Extracted records
◆ ◆ ◆

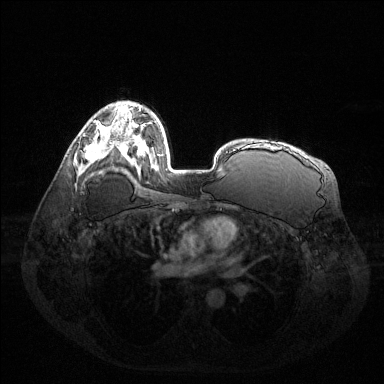
Breast MRI (dynamic contrast-enhanced), one axial slice; position 88 of 144 along the scan axis; dynamic contrast-enhanced series, time point 2 of 6 at this slice position (early post-contrast); 1.5 T; TE 1.6 ms, TR 4.6 ms; 1.2 mm slice thickness; 384 × 384 image matrix, field of view 400 × 400 mm. Female patient.
Annotated regions visible in this slice (semi-automatically segmented with operator editing):
- enhancing-tissue mask used for the functional tumour volume (all voxels passing the contrast-enhancement thresholds inside the analysis volume; usually the tumour): bounding box <86,133,112,162> (left, top, right, bottom; pixels)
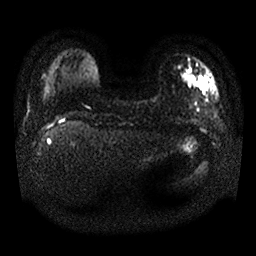
Breast MRI, one axial slice; position 3 of 25 along the scan axis; diffusion-weighted series; image 2 of 4 stored at this slice position (different b-values; order by instance number); 1.5 T; 4 mm slice thickness; 256 × 256 image matrix, field of view 340 × 340 mm. Female patient.
Outlined on this slice (expert manual segmentation):
- tumour on diffusion-weighted imaging: box from (x=198, y=76) to (x=209, y=97) px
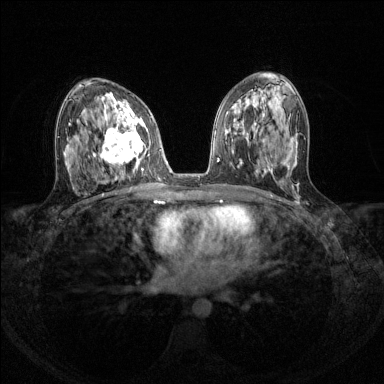
Breast MRI (dynamic contrast-enhanced), one axial slice; slice 74 of 144 in the series (ordered by position); dynamic contrast-enhanced series, time point 2 of 8 at this slice position (early post-contrast); 1.5 T; TE 1.7 ms, TR 4.6 ms; 1.2 mm slice thickness; 384 × 384 image matrix. Female patient.
Outlined on this slice (semi-automatic segmentation, software-assisted and operator-edited):
- enhancing-tissue mask used for the functional tumour volume (all voxels passing the contrast-enhancement thresholds inside the analysis volume; usually the tumour): bounding box <93,108,150,170> (left, top, right, bottom; pixels)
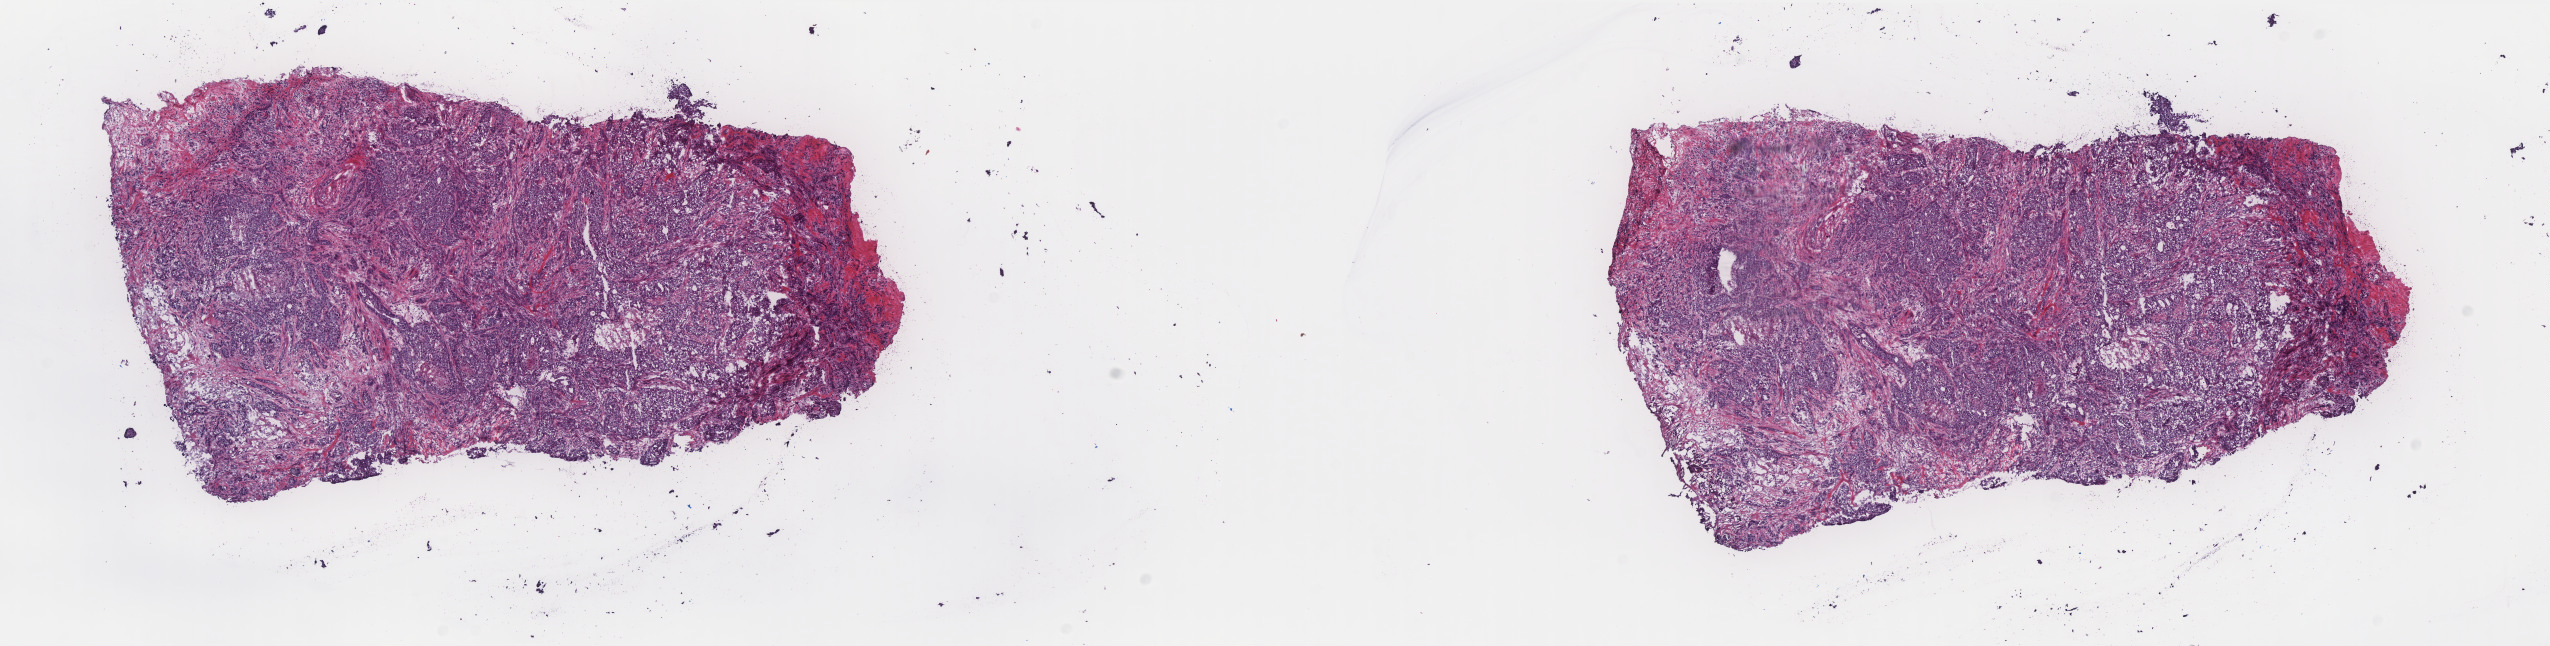
H&E whole-slide image — shown as a low-resolution overview of the whole scanned area (about 20.4 x 5.2 mm), frozen section from the top of the tissue portion, primary tumour sample from the breast. Patient sex: female. Composition of this section per pathologist review: tumour cells 85%, tumour nuclei 85%, normal cells 0%, stromal cells 15%, necrosis 0%. Infiltration values recorded for this section: lymphocyte infiltration 3%, monocyte infiltration 1%, neutrophil infiltration 1%.
Laterality: left. AJCC pathologic stage: IIA (7th edition). Lymph nodes positive (case pathology): 0 of 13 examined. Pathologic diagnosis: Infiltrating duct carcinoma, NOS.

◆ ◆ ◆

__Work request__.
The final stretch of the data, from the line with "- tumour on" through its last line, is to be retyped exactly; pictures are not part of the copy.

__Written reply__.
- tumour on diffusion-weighted imaging: box from (x=198, y=76) to (x=209, y=97) px
Breast MRI (dynamic contrast-enhanced), one axial slice; slice 74 of 144 in the series (ordered by position); dynamic contrast-enhanced series, time point 2 of 8 at this slice position (early post-contrast); 1.5 T; TE 1.7 ms, TR 4.6 ms; 1.2 mm slice thickness; 384 × 384 image matrix. Female patient.
Outlined on this slice (semi-automatic segmentation, software-assisted and operator-edited):
- enhancing-tissue mask used for the functional tumour volume (all voxels passing the contrast-enhancement thresholds inside the analysis volume; usually the tumour): bounding box <93,108,150,170> (left, top, right, bottom; pixels)
H&E whole-slide image — shown as a low-resolution overview of the whole scanned area (about 20.4 x 5.2 mm), frozen section from the top of the tissue portion, primary tumour sample from the breast. Patient sex: female. Composition of this section per pathologist review: tumour cells 85%, tumour nuclei 85%, normal cells 0%, stromal cells 15%, necrosis 0%. Infiltration values recorded for this section: lymphocyte infiltration 3%, monocyte infiltration 1%, neutrophil infiltration 1%.
Laterality: left. AJCC pathologic stage: IIA (7th edition). Lymph nodes positive (case pathology): 0 of 13 examined. Pathologic diagnosis: Infiltrating duct carcinoma, NOS.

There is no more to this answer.